Task to carry out: Where the records below show a line containing "nucléaire. Le nouveau cerveau embarque égalem", start copying; end with the line containing "ビタミンB群はそれぞれが単独ではなく相互に働く", and copy it too.

Source material:
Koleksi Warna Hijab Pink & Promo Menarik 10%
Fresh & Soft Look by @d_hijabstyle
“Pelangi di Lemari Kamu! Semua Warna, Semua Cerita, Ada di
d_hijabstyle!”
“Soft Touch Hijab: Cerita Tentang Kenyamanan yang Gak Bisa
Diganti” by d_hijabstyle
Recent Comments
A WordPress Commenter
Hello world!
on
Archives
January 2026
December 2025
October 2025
--
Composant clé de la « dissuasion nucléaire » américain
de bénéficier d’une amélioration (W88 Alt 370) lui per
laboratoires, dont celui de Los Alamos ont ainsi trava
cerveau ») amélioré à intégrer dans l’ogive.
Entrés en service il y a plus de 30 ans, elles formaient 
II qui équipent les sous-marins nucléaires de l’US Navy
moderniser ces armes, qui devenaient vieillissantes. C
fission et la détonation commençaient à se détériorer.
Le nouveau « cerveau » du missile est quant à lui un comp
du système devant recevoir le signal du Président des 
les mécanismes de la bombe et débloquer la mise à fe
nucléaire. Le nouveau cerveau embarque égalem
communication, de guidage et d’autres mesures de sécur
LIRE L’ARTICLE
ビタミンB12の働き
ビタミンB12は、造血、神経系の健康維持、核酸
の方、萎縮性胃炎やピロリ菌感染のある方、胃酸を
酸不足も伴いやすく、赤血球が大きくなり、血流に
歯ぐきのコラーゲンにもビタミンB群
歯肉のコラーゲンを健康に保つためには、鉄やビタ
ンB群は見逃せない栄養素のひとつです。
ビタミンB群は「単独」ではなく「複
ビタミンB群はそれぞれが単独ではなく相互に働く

Task response:
nucléaire. Le nouveau cerveau embarque égalem
communication, de guidage et d’autres mesures de sécur
LIRE L’ARTICLE
ビタミンB12の働き
ビタミンB12は、造血、神経系の健康維持、核酸
の方、萎縮性胃炎やピロリ菌感染のある方、胃酸を
酸不足も伴いやすく、赤血球が大きくなり、血流に
歯ぐきのコラーゲンにもビタミンB群
歯肉のコラーゲンを健康に保つためには、鉄やビタ
ンB群は見逃せない栄養素のひとつです。
ビタミンB群は「単独」ではなく「複
ビタミンB群はそれぞれが単独ではなく相互に働く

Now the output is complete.